The Ring received fairly positive reviews from film critics, receiving a “fresh” 72% favorable reviews out of 166 reviews on Rotten Tomatoes,[3] and a Metacritic score of 57/100 (mixed or average) from 36 reviews.[4] On the television program Ebert & Roeper, Richard Roeper gave the film "Thumbs Up" and felt it was very gripping and scary despite some minor unanswered questions. Roger Ebert gave the film "Thumbs Down" and felt it was boring, borderline ridiculous and disliked the extended, detailed ending.[5] IGN’s Jeremy Conrad praised the movie for its atmospheric set up and cinematography, and said that “there are 'disturbing images'… but the film doesn't really rely on gore to deliver the scares. … The Ring relies on atmosphere and story to deliver the jumps, not someone being cleaved in half by a glass door.”[6] Film Threat Jim Agnew called it “dark, disturbing and original throughout. You know that you’re going to see something a little different than your usual studio crap.”[7] Praise went to the director Gore Verbinski for slowly revealing the plot while keeping the audience interested, “the twists keep on coming, and Verbinski shows a fine-tuned gift for calibrating and manipulating viewer expectations.”[8]

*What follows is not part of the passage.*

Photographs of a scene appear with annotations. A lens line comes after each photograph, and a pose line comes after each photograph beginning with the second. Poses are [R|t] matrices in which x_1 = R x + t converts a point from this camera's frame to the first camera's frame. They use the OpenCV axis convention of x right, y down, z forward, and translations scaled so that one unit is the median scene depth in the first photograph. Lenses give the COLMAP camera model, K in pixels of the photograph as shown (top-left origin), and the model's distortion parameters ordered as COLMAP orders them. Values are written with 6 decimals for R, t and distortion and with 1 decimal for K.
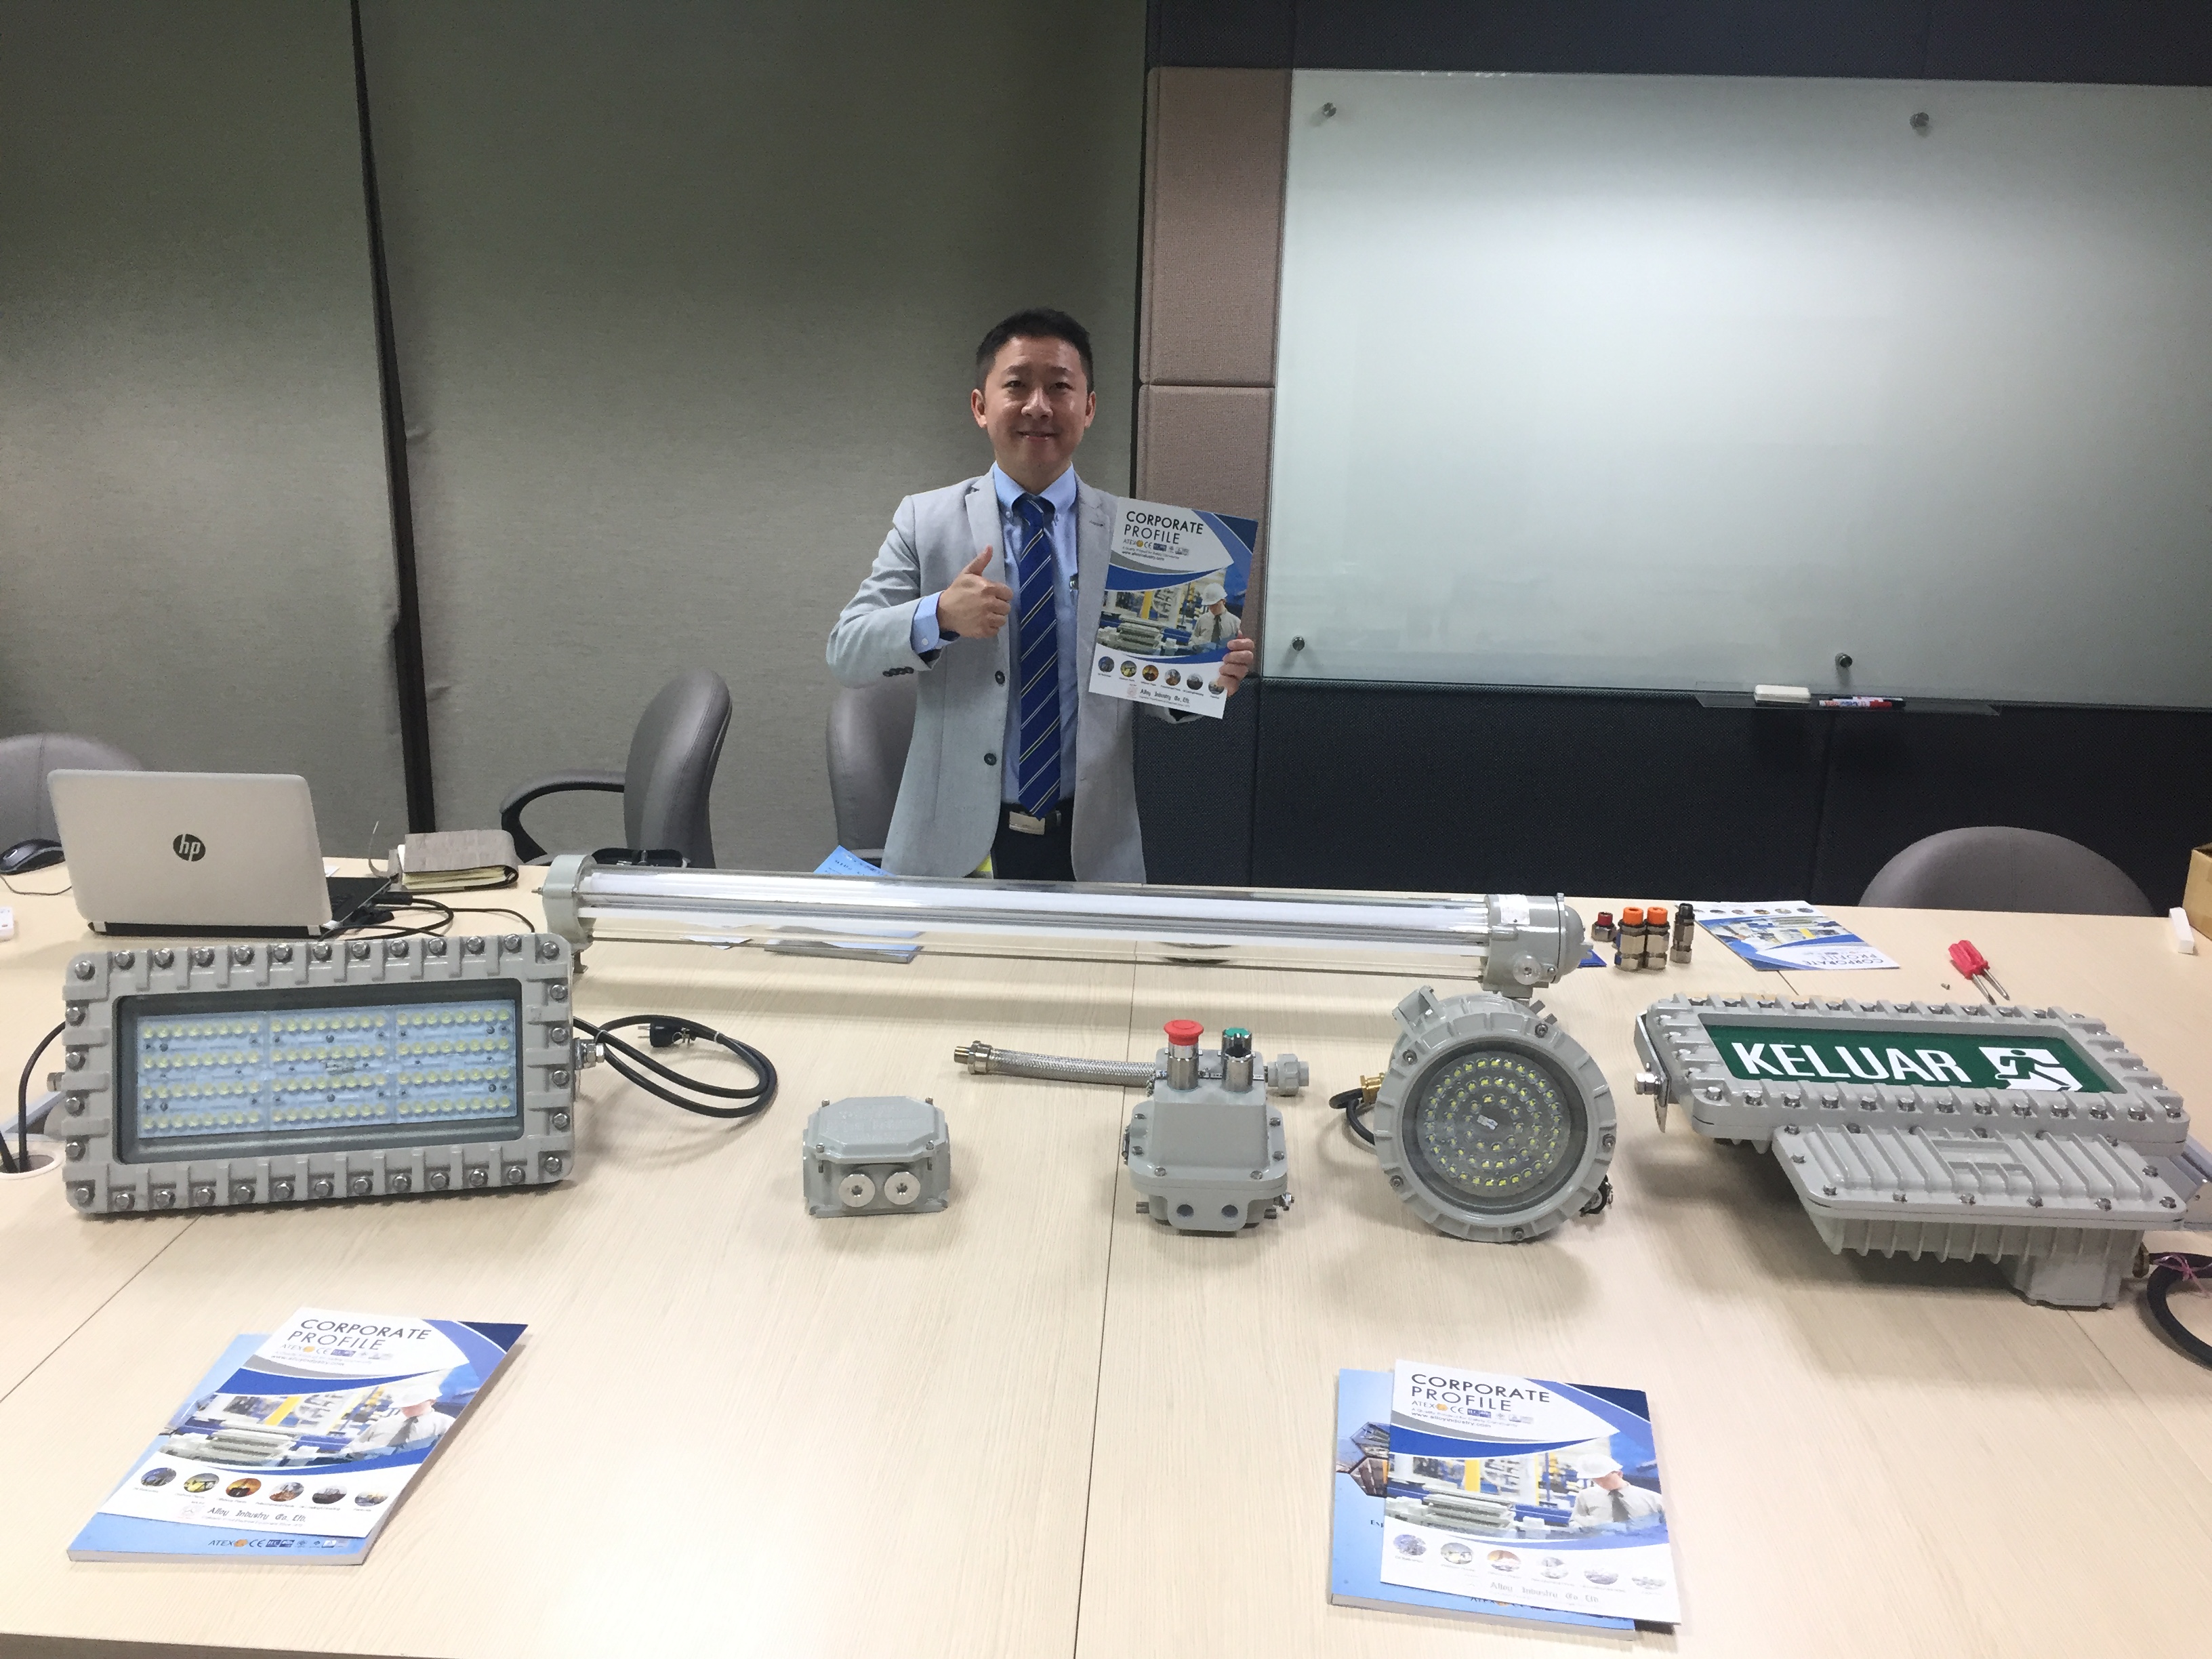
lens RADIAL K [[1893.3, 0, 1090.2], [0, 1893.3, 824.0], [0, 0, 1]] dist [0.042650, -0.003800]
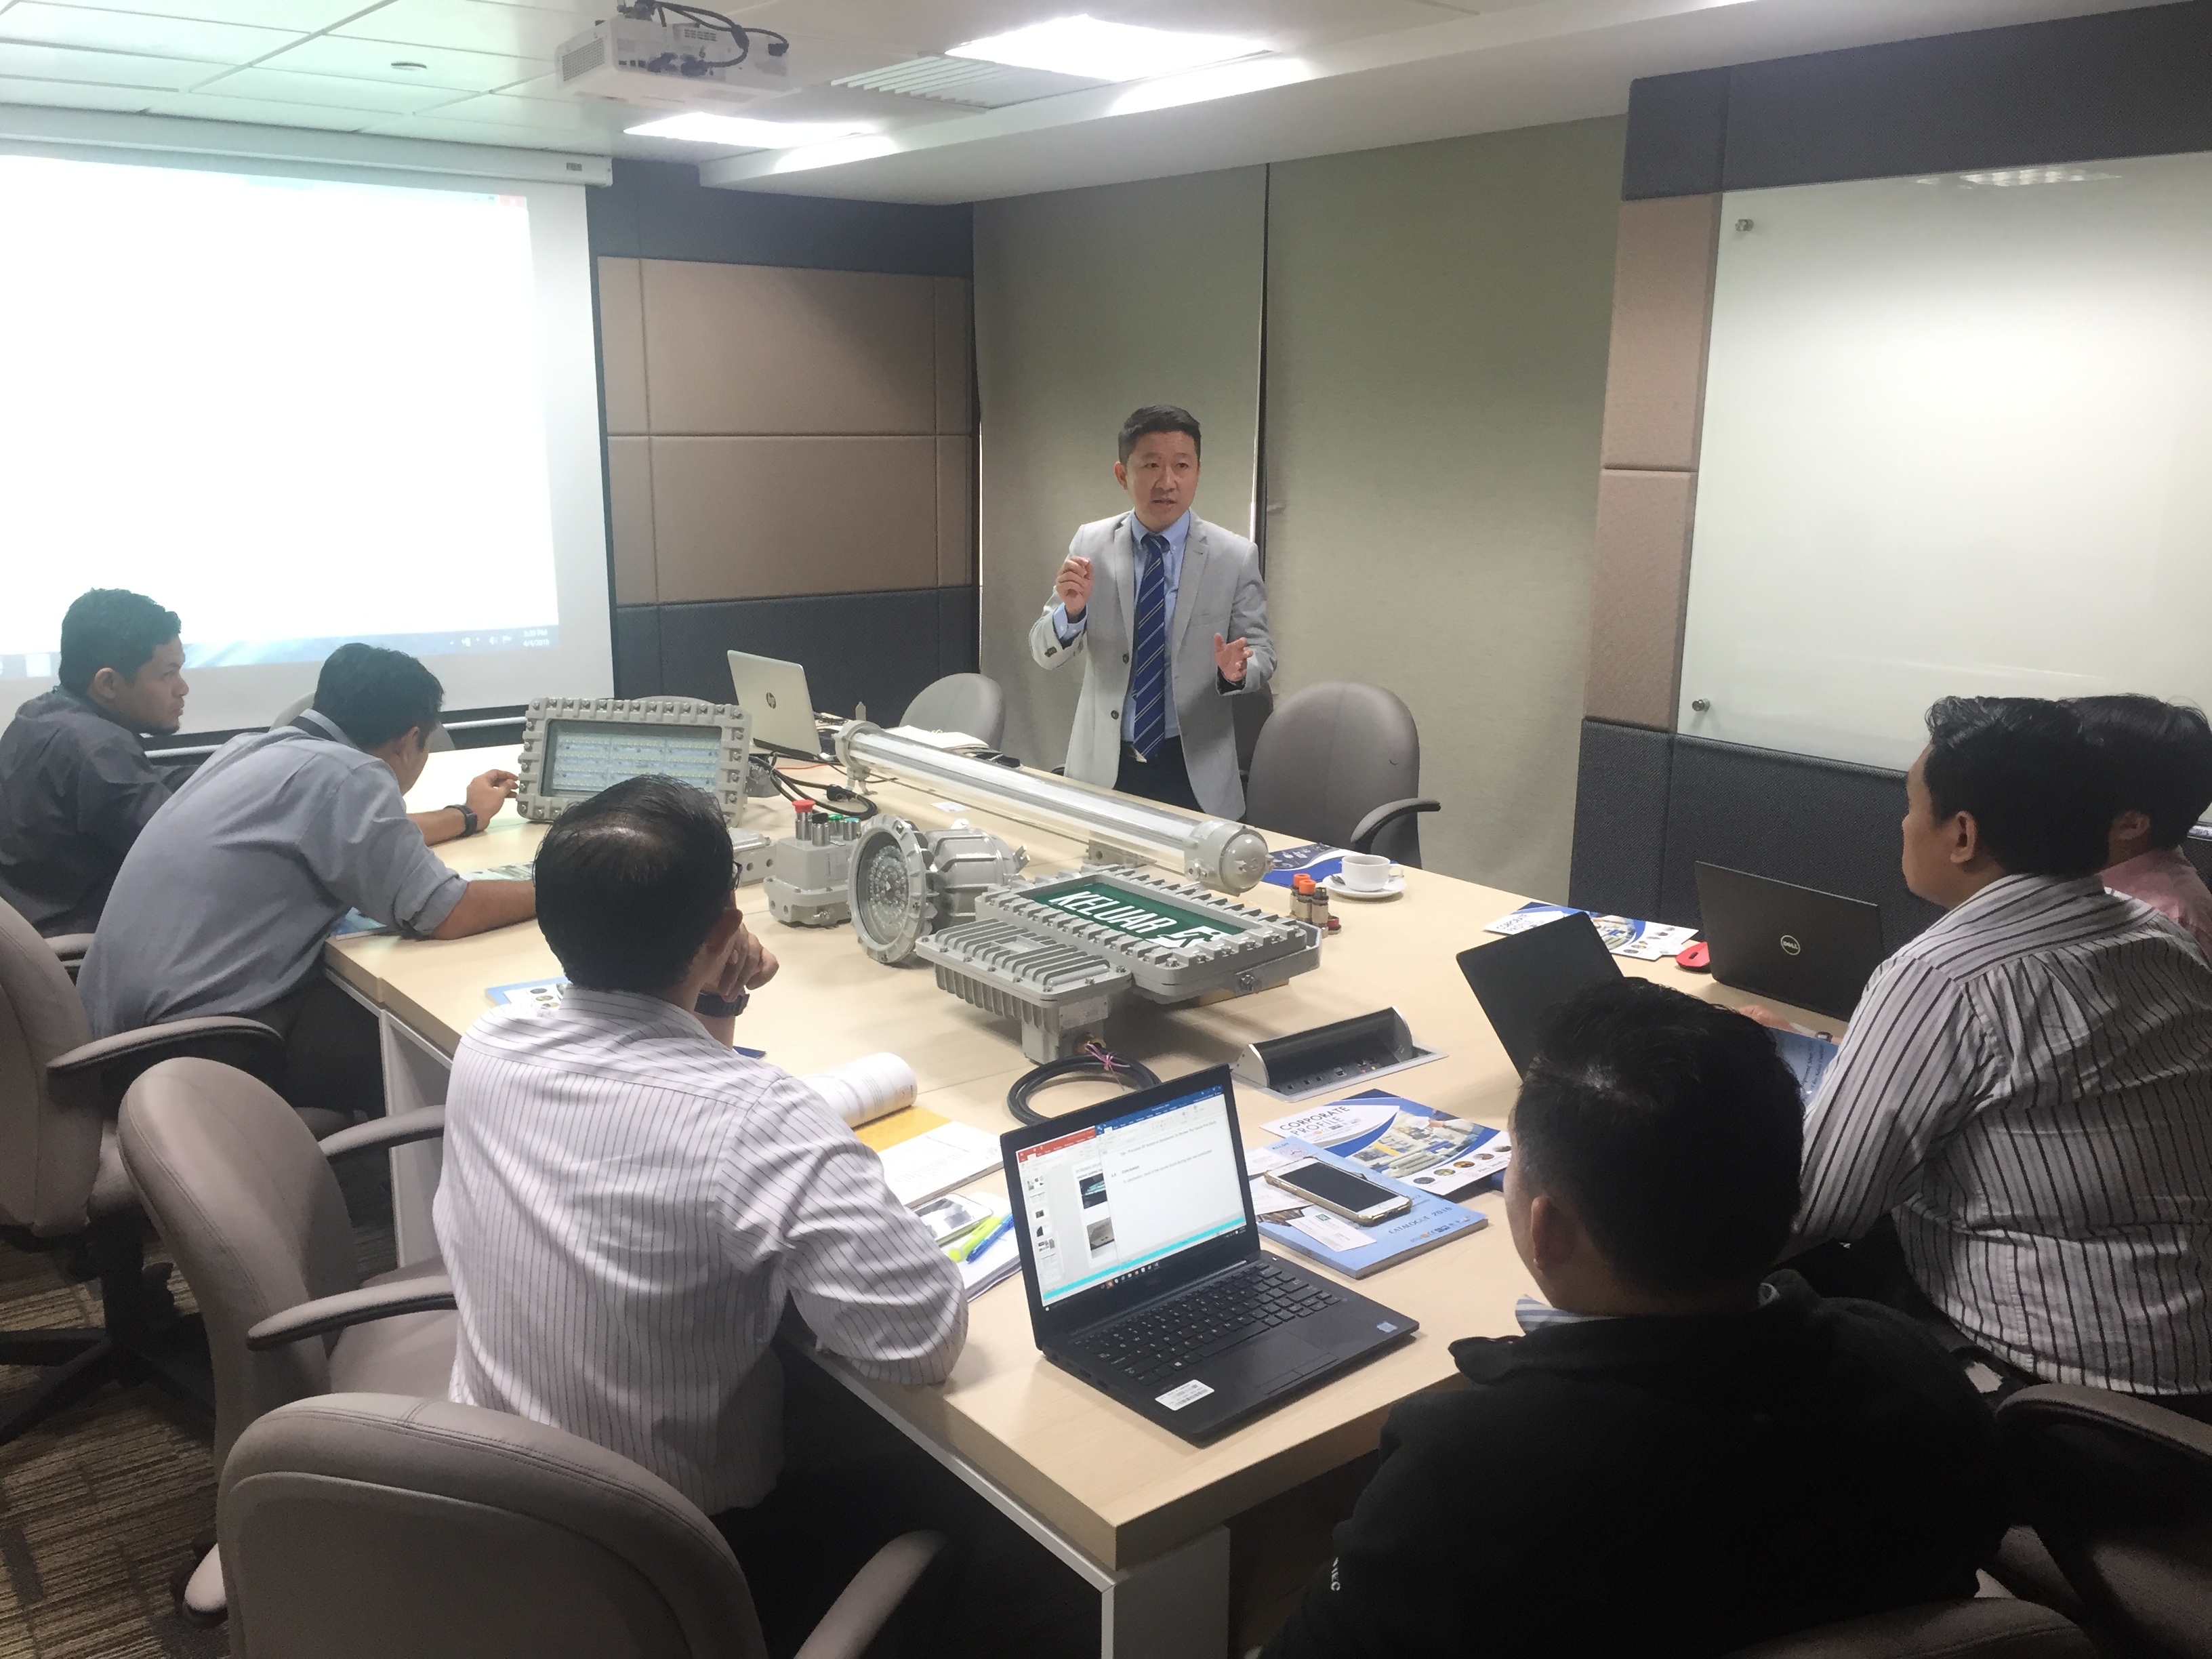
lens RADIAL K [[1875.3, 0, 1101.9], [0, 1875.3, 837.1], [0, 0, 1]] dist [0.046556, -0.028341]
pose [[0.654629, 0.154117, -0.740073, 1.192357], [-0.199363, 0.979536, 0.027639, 0.029634], [0.729188, 0.129450, 0.671958, 0.054960]]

Despite the praise given to Verbinski’s direction, critics railed the characters as being weak. The Chicago Reader’s Jonathan Rosenbaurn said that the film was “an utter waste of Watts… perhaps because the script didn’t bother to give her a character,”[9] whereas other critics such as William Arnold from Seattle Post-Intelligencer said the opposite: “she projects an intelligence, determination and resourcefulness that carry the movie nicely.”[10] Many critics regarded David Dorfman’s character as a creepy-child “Sixth Sense cliché.”[11] A large sum of critics, like Miami Herald’s Rene Rodriguez and USA Today’s Claudia Puig[12] found themselves confused and thought that by the end of the movie “[the plot] still doesn't make much sense.”[13] This movie was number 20 on the cable channel Bravo's list of the 100 Scariest Movie Moments.